[Date Prev][Date Next][Thread Prev][Thread Next][Date Index][Thread Index]
[Condor-users] Condor monitoring alternatives
- Date: Fri, 8 Feb 2008 14:54:55 -0500
- From: Brent Strong <brs3567@xxxxxxx>
- Subject: [Condor-users] Condor monitoring alternatives
Here at RIT, we've been working on building up a respectable Condor
pool with some success. We're now running into the issue of
monitoring our clients. We have enough client machines that it is now
impossible to visually parse the condor_status output to find
"stragglers", so I'm looking for an automated solution.
I'm specifically looking for a lightweight alternative to hawkeye,
possibly something we could integrate into or have as an addition to
our quick stats look ( http://stats.rc.rit.edu/condor/ ).
Has anyone written a simple script or similar that contains a master
list of machines that should be up and compares the output of
condor_status to it? It seems to be something that would be very
useful and I'm hoping I can reuse someone else's code.

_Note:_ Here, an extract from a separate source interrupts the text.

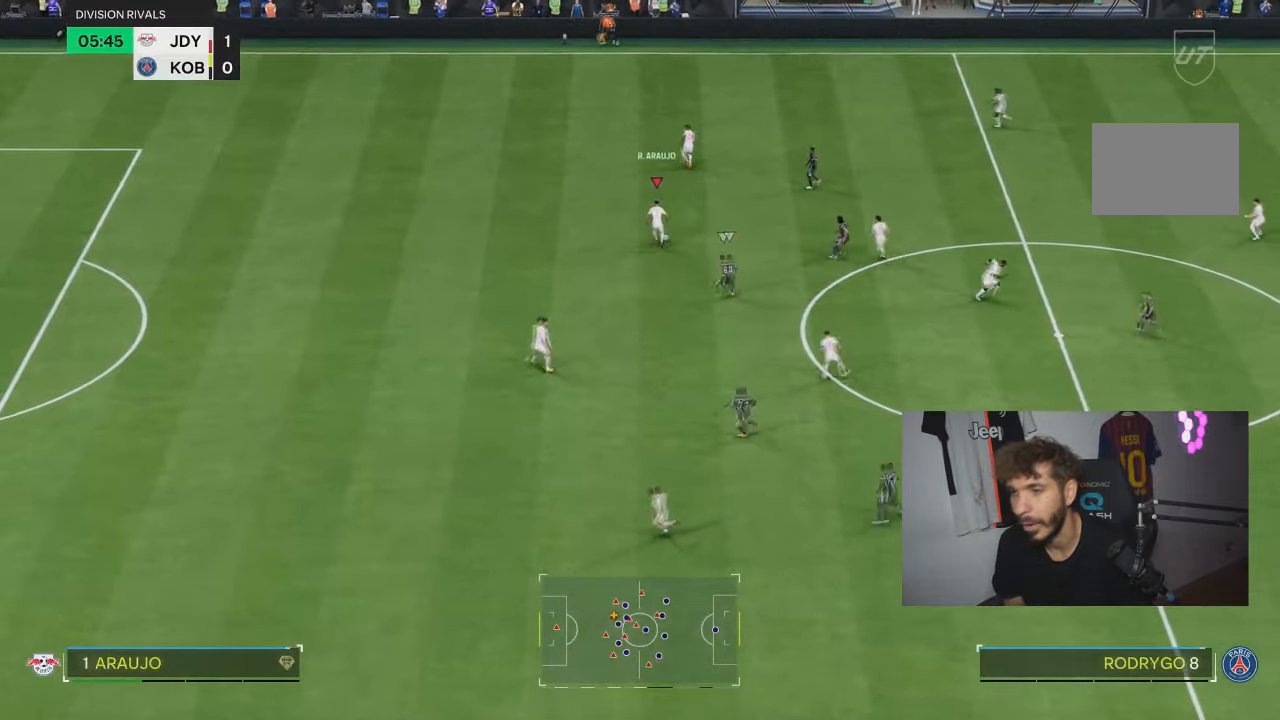
{"dt_ms": 501, "buttons": [], "left_stick": "up-right", "right_stick": "center", "events": [[67, "left_stick", "up-right"]]}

Ideally, we want a lightweight webpage that shows a list of machines
(by hostname, IP, whatever) that Condor is installed on and their
corresponding status (up and running condor, up but not running/
responding to condor, down). Combining the output of a ping test,
condor_status and a master list of machines, these states should be
easily determined. My question is: has anyone done this?
Research Computing at RIT